As you grow in the Lord you learn to die to self more and more. It is then that marriage gets really good! The husband and wife, desiring to please God, first look to the Scriptures to find out what God wants in their marriage relationship. They pray, asking God for help and strive to glorify and love to the Lord, by obeying His commands in the context of marriage. They begin to see that if they love God they will at the same time be showing selfless love to one another. Jesus said in Jn. 13:34-35, “A new commandment I give to you, that you love one another, even as I have loved you, that you also love one another. By this all men will know that you are My disciples, if you have love for one another.” Many other texts in the New Testament echo this “new commandment.” Loving our spouse from a desire to love God and give Him glory is the key to a great marriage.
There is a critical requirement, however, if we are going to give God glory in our marriage. That first requirement is we must be born again. You must be transformed by God’s saving grace through faith in Jesus Christ, the virgin-born Son of God who died on the cross for our sins, was buried, and rose again on the third day to show He conquered sin and death. If you are not born again, you are still dead in your trespasses and sins (Eph. 2:1-9). You are still at enmity or war against God and it is impossible for you to please God (Rom. 8:5-8). No one can live for the glory of God unless they are first reconciled to God through faith in Jesus Christ. This is the first necessary step in learning to have a God blessed marriage. However, if you know Jesus Christ as your Lord and Savior, if you have been transformed into a new creature in Christ by believing in Jesus, then you have the spiritual resources you need to live for the glory of God in your marriage.
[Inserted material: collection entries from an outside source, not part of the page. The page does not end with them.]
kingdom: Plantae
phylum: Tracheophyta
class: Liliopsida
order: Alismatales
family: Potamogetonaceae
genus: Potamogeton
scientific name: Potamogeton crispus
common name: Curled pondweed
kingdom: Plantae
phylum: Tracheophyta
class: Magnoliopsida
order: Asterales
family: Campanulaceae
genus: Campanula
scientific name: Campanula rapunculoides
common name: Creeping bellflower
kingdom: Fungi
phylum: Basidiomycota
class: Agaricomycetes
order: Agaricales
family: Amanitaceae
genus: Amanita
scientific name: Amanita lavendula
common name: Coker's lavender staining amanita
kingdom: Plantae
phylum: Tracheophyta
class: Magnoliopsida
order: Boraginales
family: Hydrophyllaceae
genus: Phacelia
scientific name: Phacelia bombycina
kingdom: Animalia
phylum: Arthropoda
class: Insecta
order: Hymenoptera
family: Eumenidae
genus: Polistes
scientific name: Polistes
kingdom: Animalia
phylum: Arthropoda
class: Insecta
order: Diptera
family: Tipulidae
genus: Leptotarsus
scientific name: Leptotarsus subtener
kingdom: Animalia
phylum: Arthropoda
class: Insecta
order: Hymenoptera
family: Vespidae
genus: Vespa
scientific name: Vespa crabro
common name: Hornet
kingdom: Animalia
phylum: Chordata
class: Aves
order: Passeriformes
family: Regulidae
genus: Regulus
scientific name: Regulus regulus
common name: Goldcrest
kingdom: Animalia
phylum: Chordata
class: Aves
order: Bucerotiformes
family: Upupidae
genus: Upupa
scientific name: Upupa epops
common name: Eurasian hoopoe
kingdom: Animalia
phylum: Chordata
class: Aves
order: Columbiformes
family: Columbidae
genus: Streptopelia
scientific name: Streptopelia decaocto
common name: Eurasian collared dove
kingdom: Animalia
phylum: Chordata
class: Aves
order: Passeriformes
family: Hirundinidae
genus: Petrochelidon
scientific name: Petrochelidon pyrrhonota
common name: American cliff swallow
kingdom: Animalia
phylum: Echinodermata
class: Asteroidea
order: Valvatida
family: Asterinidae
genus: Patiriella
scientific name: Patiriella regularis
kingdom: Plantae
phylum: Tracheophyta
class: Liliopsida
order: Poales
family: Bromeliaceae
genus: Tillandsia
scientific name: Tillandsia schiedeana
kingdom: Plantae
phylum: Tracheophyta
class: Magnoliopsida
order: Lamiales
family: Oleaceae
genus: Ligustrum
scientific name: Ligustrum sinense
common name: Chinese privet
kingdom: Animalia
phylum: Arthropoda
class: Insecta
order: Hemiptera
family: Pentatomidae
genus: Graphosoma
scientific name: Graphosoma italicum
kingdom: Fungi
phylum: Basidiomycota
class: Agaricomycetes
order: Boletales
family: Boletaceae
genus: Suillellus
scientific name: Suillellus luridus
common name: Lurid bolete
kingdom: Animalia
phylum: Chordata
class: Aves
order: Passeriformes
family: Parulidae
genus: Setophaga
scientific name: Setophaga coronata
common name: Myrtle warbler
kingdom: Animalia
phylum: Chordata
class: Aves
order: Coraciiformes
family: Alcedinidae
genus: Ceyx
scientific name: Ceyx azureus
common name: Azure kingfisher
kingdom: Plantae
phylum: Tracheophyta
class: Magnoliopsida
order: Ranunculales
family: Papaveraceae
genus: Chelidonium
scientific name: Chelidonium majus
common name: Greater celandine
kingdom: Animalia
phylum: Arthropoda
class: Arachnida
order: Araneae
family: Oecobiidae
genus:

Ideally, both husband and wife will die to self, and out of a desire to glorify God and show love to God, will strive to obey God’s Word in relation to marriage. The Bible will be their guidebook and God’s glory their ultimate motivation. Yes, they will have feelings, emotions, and desires in their marriage, but the glory of God will be their ultimate desire and goal. Yes, they will sin against each other on a regular basis. Yes they will often have selfish reasons for acting in the right way towards their spouse. But still God’s glory will be their ultimate goal and purpose. Selfishness is unnecessary as the wife will labor to meet the needs of her husband and the husband will labor to meet the needs of his wife, as the Word of God instructs. Instead of each seeking to get what they can out of their spouse, they will seek to give what they can to their spouse. As couples learn to die to self and serve each other for the glory of God, marriage based on a biblical definition of love becomes increasingly amazing!